Job:
Which lines run from the line with "дополнят любой участок." through the line with "22.08.16 МБУ ДО ЦДТ День Российског" in the entries below? Print them exactly, both ends included, and nothing more.
Input data section start
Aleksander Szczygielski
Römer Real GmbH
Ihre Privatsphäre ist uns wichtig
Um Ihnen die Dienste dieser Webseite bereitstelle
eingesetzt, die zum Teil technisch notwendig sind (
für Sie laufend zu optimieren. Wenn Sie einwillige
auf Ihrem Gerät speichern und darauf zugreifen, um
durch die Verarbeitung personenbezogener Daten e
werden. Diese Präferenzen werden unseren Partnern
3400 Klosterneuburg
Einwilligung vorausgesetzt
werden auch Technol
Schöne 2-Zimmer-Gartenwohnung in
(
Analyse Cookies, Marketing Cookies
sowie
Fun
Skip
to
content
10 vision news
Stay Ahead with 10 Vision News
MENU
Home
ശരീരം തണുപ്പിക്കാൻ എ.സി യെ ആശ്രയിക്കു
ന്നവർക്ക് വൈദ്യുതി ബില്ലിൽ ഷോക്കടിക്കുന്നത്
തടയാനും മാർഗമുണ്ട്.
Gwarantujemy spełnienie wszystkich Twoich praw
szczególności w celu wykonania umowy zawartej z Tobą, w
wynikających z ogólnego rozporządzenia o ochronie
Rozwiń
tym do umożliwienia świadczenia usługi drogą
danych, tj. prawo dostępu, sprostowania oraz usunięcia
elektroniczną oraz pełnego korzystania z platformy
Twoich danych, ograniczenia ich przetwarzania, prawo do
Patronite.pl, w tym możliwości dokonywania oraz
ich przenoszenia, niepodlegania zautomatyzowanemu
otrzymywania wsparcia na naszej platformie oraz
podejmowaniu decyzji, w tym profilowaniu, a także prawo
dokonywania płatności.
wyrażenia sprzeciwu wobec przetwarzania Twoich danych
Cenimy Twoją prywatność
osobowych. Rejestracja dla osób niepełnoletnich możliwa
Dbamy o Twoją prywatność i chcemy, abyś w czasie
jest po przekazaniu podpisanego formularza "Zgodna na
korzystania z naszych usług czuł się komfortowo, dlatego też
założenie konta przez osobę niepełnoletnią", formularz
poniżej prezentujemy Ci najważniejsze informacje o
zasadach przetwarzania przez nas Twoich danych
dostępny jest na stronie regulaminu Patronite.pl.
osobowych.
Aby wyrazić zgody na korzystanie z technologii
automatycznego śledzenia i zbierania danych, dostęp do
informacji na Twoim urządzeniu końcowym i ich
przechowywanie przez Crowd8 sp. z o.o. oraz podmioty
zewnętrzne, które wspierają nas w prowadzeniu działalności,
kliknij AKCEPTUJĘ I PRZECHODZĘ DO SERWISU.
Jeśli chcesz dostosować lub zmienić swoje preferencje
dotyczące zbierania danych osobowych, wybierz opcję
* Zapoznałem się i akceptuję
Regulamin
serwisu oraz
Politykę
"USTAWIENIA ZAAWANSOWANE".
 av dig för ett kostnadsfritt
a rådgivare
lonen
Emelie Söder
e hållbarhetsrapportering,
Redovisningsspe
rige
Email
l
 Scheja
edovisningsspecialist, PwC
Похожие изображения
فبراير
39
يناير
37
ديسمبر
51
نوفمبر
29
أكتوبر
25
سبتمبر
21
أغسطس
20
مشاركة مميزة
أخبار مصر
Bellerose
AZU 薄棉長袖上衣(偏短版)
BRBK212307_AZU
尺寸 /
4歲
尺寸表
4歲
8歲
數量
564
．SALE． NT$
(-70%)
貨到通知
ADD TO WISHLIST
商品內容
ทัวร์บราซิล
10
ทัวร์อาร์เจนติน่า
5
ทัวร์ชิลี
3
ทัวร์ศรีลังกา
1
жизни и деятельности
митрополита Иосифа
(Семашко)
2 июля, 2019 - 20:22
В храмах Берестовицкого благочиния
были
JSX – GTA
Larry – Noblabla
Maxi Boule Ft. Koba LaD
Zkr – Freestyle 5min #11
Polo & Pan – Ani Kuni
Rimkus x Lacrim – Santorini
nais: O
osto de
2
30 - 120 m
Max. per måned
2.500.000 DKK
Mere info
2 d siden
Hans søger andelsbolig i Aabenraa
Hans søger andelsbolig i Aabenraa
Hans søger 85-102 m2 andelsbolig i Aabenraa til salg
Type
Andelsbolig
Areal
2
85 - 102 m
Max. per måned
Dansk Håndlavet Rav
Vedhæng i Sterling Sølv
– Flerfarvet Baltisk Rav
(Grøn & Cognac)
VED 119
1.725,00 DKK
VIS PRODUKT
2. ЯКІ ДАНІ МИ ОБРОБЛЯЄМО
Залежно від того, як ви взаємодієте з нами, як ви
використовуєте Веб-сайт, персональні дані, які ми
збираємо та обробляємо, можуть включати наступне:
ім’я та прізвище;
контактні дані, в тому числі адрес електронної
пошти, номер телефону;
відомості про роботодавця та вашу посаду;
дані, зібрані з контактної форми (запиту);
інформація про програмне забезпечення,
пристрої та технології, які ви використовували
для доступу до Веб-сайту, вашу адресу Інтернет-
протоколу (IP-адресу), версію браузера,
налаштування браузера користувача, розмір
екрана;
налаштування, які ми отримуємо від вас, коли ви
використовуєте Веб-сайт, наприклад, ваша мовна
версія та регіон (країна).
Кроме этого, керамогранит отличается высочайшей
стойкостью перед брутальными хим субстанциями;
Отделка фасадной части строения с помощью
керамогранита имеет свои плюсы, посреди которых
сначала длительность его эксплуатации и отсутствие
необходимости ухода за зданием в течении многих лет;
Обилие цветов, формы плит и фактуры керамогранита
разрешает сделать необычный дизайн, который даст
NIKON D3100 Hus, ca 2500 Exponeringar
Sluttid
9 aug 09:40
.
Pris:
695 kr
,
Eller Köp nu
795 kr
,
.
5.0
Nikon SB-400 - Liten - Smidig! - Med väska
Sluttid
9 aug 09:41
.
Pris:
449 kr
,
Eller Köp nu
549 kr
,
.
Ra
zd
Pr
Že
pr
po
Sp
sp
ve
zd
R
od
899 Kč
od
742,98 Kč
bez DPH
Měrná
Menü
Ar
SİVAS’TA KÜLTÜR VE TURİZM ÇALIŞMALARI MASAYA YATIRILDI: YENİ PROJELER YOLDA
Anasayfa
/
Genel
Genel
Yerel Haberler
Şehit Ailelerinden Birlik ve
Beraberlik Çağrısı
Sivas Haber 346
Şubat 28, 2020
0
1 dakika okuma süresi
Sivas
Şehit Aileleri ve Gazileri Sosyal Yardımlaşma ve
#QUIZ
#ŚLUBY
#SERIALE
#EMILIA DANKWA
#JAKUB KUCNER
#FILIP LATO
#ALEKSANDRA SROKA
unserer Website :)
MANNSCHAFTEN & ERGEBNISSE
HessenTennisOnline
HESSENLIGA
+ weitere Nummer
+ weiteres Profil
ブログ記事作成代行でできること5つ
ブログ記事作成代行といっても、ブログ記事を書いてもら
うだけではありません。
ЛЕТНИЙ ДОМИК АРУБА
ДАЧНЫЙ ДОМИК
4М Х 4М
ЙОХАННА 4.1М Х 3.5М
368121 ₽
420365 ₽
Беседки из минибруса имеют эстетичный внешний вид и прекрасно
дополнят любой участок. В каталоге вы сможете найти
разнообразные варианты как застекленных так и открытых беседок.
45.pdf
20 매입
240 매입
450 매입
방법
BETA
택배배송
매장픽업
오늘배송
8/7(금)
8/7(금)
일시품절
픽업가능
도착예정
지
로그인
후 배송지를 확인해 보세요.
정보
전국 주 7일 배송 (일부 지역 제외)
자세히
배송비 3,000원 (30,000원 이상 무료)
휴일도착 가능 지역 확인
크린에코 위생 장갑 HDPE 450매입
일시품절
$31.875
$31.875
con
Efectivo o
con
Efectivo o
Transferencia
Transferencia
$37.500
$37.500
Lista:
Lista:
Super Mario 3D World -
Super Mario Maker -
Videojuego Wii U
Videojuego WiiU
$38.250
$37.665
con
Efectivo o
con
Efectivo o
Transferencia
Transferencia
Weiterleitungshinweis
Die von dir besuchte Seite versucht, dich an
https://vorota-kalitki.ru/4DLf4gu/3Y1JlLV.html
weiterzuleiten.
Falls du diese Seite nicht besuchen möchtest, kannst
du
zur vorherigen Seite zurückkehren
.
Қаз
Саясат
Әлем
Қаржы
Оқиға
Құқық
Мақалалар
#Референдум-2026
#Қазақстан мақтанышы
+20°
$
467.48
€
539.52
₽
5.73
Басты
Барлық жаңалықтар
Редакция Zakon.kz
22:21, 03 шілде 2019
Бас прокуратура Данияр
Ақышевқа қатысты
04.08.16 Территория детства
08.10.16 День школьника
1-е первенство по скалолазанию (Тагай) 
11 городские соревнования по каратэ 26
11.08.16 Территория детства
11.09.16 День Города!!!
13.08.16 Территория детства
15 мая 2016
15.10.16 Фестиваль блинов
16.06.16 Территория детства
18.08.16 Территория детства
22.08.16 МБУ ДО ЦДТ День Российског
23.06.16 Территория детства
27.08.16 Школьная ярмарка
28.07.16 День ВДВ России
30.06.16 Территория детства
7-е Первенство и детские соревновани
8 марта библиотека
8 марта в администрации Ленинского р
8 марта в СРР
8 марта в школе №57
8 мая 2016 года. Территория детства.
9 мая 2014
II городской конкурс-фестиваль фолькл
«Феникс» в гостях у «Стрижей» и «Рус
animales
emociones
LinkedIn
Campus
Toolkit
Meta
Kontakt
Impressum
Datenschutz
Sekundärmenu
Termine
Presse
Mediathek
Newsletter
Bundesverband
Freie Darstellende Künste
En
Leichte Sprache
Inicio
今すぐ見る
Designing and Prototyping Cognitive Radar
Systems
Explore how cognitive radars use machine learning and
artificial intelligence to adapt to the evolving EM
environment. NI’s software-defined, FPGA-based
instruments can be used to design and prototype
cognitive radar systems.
Input data section end
Response to the task:
дополнят любой участок. В каталоге вы сможете найти
разнообразные варианты как застекленных так и открытых беседок.
45.pdf
20 매입
240 매입
450 매입
방법
BETA
택배배송
매장픽업
오늘배송
8/7(금)
8/7(금)
일시품절
픽업가능
도착예정
지
로그인
후 배송지를 확인해 보세요.
정보
전국 주 7일 배송 (일부 지역 제외)
자세히
배송비 3,000원 (30,000원 이상 무료)
휴일도착 가능 지역 확인
크린에코 위생 장갑 HDPE 450매입
일시품절
$31.875
$31.875
con
Efectivo o
con
Efectivo o
Transferencia
Transferencia
$37.500
$37.500
Lista:
Lista:
Super Mario 3D World -
Super Mario Maker -
Videojuego Wii U
Videojuego WiiU
$38.250
$37.665
con
Efectivo o
con
Efectivo o
Transferencia
Transferencia
Weiterleitungshinweis
Die von dir besuchte Seite versucht, dich an
https://vorota-kalitki.ru/4DLf4gu/3Y1JlLV.html
weiterzuleiten.
Falls du diese Seite nicht besuchen möchtest, kannst
du
zur vorherigen Seite zurückkehren
.
Қаз
Саясат
Әлем
Қаржы
Оқиға
Құқық
Мақалалар
#Референдум-2026
#Қазақстан мақтанышы
+20°
$
467.48
€
539.52
₽
5.73
Басты
Барлық жаңалықтар
Редакция Zakon.kz
22:21, 03 шілде 2019
Бас прокуратура Данияр
Ақышевқа қатысты
04.08.16 Территория детства
08.10.16 День школьника
1-е первенство по скалолазанию (Тагай) 
11 городские соревнования по каратэ 26
11.08.16 Территория детства
11.09.16 День Города!!!
13.08.16 Территория детства
15 мая 2016
15.10.16 Фестиваль блинов
16.06.16 Территория детства
18.08.16 Территория детства
22.08.16 МБУ ДО ЦДТ День Российског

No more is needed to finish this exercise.